YOUR GOAL: Scan the material for "required". Copy every line it appears in.

■ ■ ■ ■

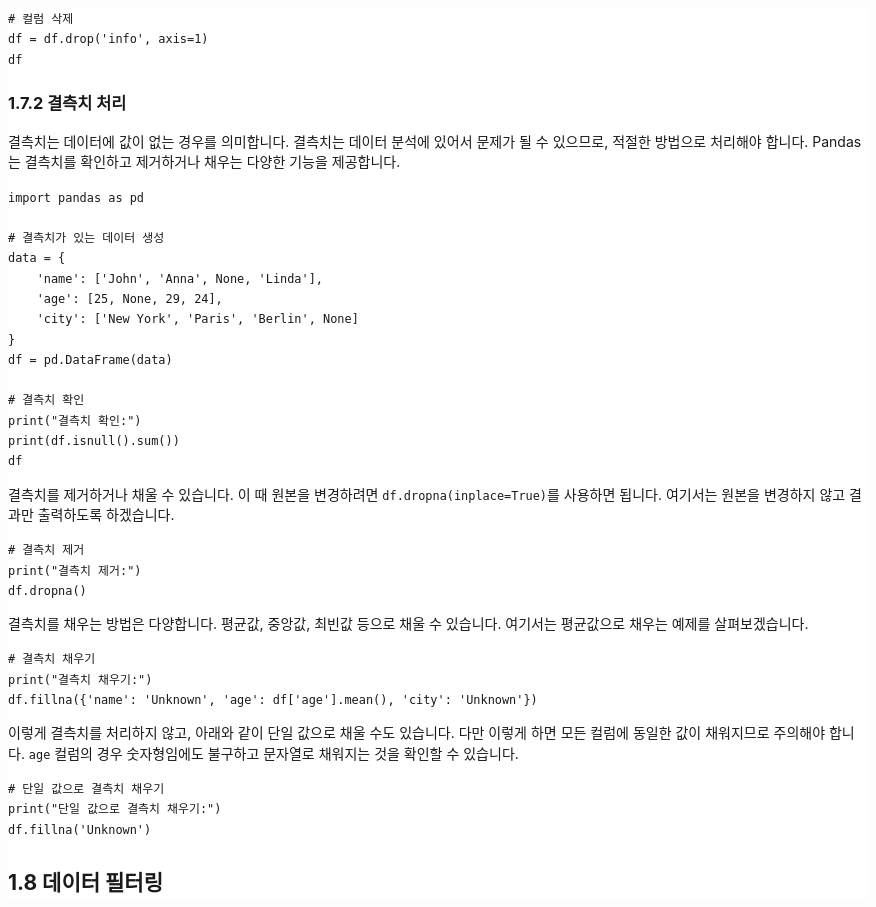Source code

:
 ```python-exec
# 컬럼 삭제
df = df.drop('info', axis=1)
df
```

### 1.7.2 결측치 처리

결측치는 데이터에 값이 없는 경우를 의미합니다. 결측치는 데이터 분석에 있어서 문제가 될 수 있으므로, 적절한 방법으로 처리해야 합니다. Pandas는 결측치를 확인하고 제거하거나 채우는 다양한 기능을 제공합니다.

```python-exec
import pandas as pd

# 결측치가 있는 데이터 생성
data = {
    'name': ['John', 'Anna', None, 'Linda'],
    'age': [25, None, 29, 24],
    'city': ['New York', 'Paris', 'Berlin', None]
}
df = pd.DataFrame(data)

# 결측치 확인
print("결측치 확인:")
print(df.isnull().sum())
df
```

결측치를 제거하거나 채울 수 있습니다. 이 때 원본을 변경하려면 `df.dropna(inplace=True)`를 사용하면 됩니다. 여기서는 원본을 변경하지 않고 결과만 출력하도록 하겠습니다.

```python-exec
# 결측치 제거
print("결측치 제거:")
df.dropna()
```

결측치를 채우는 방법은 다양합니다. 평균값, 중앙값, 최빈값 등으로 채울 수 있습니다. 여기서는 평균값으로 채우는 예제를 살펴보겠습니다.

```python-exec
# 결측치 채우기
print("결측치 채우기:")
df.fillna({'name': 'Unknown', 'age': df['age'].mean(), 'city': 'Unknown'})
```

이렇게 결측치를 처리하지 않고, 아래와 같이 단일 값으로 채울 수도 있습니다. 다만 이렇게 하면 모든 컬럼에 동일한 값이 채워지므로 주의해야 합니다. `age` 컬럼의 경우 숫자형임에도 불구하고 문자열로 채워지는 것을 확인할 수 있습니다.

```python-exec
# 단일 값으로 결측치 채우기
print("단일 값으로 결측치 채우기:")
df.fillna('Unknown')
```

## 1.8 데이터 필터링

■ ■ ■ ■

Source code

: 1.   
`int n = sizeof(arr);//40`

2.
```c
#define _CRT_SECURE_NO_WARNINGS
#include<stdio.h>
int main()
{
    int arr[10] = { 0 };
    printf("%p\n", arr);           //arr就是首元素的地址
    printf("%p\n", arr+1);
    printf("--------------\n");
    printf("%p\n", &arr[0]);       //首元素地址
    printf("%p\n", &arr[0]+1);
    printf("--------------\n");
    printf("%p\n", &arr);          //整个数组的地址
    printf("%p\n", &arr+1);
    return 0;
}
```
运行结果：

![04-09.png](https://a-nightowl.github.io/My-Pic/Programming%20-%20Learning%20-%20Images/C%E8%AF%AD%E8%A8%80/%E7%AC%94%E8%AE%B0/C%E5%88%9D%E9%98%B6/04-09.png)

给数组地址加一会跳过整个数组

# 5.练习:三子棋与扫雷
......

■ ■ ■ ■

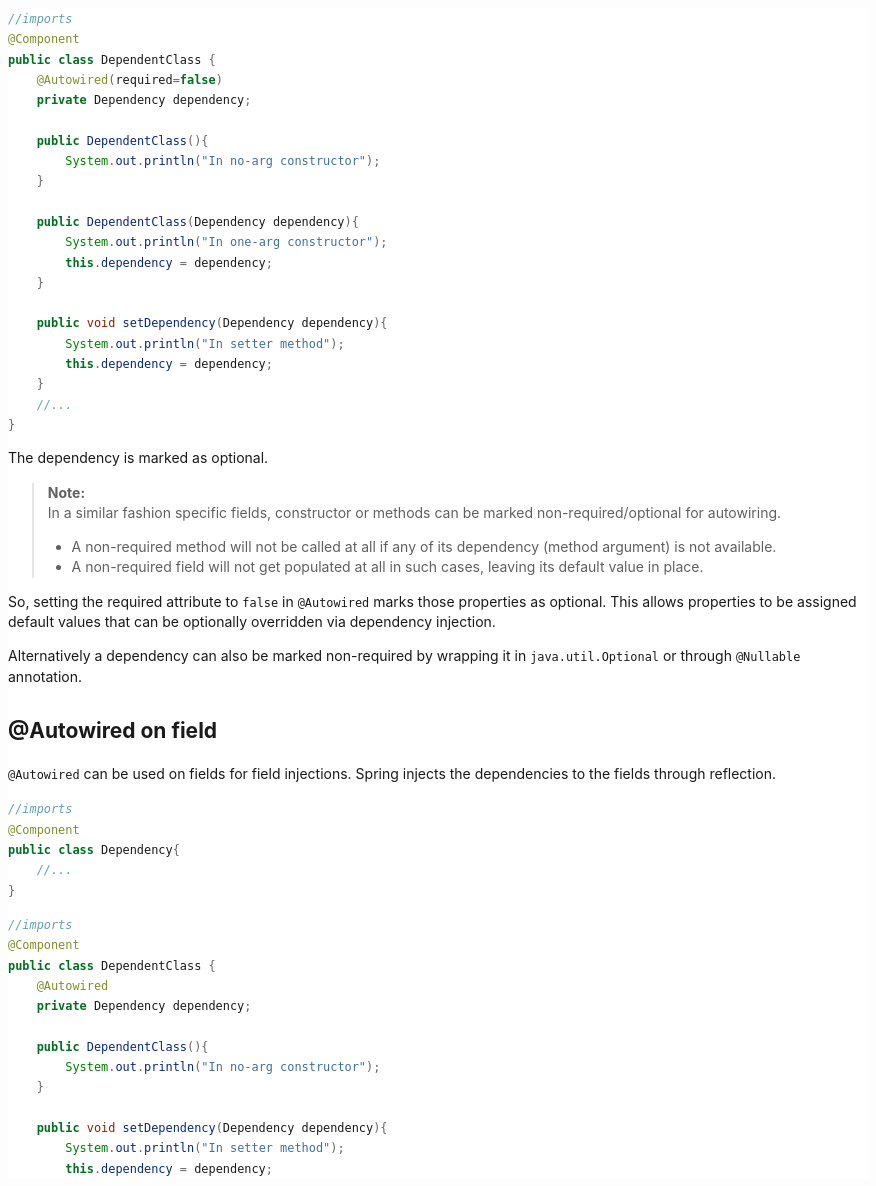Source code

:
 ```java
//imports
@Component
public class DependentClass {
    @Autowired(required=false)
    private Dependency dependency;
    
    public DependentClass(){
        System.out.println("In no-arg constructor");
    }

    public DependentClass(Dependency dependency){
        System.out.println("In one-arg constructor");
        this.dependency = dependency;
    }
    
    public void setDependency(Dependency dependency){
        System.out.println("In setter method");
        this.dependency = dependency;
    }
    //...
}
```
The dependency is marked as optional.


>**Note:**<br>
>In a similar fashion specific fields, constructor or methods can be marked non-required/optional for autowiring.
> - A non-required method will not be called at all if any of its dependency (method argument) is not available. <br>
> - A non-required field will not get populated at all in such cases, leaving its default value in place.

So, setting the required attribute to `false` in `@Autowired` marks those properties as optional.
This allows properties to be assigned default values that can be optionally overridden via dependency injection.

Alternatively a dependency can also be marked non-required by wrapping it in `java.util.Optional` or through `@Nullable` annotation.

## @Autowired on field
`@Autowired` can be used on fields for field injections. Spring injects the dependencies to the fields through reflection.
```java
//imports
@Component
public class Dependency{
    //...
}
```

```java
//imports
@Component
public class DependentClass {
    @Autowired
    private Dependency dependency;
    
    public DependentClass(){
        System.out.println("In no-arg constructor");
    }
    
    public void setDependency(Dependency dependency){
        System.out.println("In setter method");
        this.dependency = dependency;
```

■ ■ ■ ■

ANSWER TO THE EXERCISE:
    @Autowired(required=false)
>In a similar fashion specific fields, constructor or methods can be marked non-required/optional for autowiring.
> - A non-required method will not be called at all if any of its dependency (method argument) is not available. <br>
> - A non-required field will not get populated at all in such cases, leaving its default value in place.
So, setting the required attribute to `false` in `@Autowired` marks those properties as optional.
Alternatively a dependency can also be marked non-required by wrapping it in `java.util.Optional` or through `@Nullable` annotation.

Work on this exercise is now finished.